Santa Clara County Fire Chief, Anthony Bowden, said fire teams were hampered in their work battling the recent California wildfires by Verizon’s intentional slowdown of data, despite the fact that the fire department had an "unlimited data plan."
Bowden detailed the situation as part of the lawsuit filed by 22 states and the District of Columbia that challenges the Federal Communications Commission’s repeal of net neutrality rules, which prevented internet service providers from purposely slowing the data, called "throttling," and blocking or discriminating against users, platforms or content providers.
In the declaration, Bowden said internet systems are important "in providing fire and emergency response, particularly for events like large fires which require rapid deployment and organization" of personnel, resources and equipment.
The lawsuit referred to Santa Clara County Fire’s testimony as evidence of the Commission’s failure to consider the "serious risk" that the reversal of net neutrality poses on public safety.
"County Fire has experienced throttling by its ISP, Verizon," the declaration read, adding that the speed was reduced to 1/200th of its expected performance.
In a statement, Verizon admitted to mistakes in communicating the terms of the plan to the fire department, but also said the situation "has nothing to do with net neutrality or the current proceeding in court."
Bowden detailed how the data throttling affected their ability to provide timely responses and coordination in the midst of the massive wildfires, which included the largest ongoing wild fire in California history, the Mendocino Complex Fire. As they fought the fire, the department deployed a unit called OES Incident Support Unit 5262 to "track, organize and prioritize routing of resources from around the state and country to the sites where they are most needed," Bowden said.
In order to perform these functions, Bowden said in the declaration, the unit relies heavily on specialized software and Google documents to track and deploy resources through cloud computing over the Internet, exchanging 5 to 10 GB of data each day.
He added that incorrect or delayed deployment of resources in these situations could lead to the loss of property or even loss of life.
On top of that, the data restriction was so severe that routine and basic digital functions were "rendered useless," Captain Bill Murphy, Santa Clara County Fire public information officer, told ABC News.
"It was so slow you couldn’t perform basic work or communicate through email," he said, which led some crew members to resort to using their personal devices.
When the issue started, Bowden said the department immediately reached out to Verizon, but were told that they would need to upgrade to a new data plan that's twice as expensive before the data slowdown would be lifted.
"Like all customers, fire departments choose service plans that are best for them. This customer purchased a government contract plan for a high-speed wireless data allotment at a set monthly cost. Under this plan, users get an unlimited amount of data but speeds are reduced when they exceed their allotment until the next billing cycle," according to Verizon's statement.

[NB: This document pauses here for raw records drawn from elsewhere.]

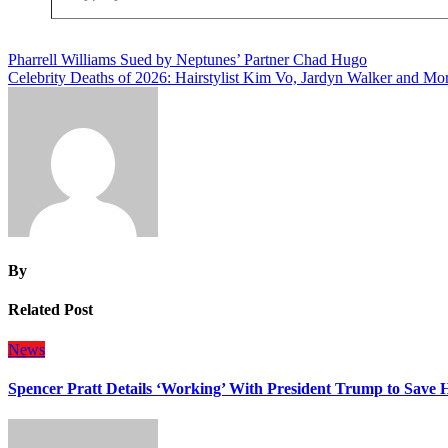
Post
Pharrell Williams Sued by Neptunes’ Partner Chad Hugo
Celebrity Deaths of 2026: Hairstylist Kim Vo, Jardyn Walker and Mo
navigation
By
Related Post
News
Spencer Pratt Details ‘Working’ With President Trump to Save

Although the issue was eventually resolved, Murphy said the larger concern lies in public safety.
"If the public experienced similar data throttling and is unable to access information or instructions during an emergency it could be dangerous," Murphy told ABC News. He said that's why the fire department joined the lawsuit.
Verizon did admit to a "customer service mistake" in not making an exception to allow the fire department higher speed because it was an emergency.
"Regardless of the plan emergency responders choose, we have a practice to remove data speed restrictions when contacted in emergency situations. We have done that many times, including for emergency personnel responding to these tragic fires. In this situation, we should have lifted the speed restriction when our customer reached out to us. This was a customer support mistake. We are reviewing the situation and will fix any issues going forward," the Verizon statement read.
The fire chief said the team was not able to carry out its plans as effectively as it should have been.
"You’re there to perform what is an important piece of coordination effort," and to not be able to do that was "frustrating" for everyone, Murphy said.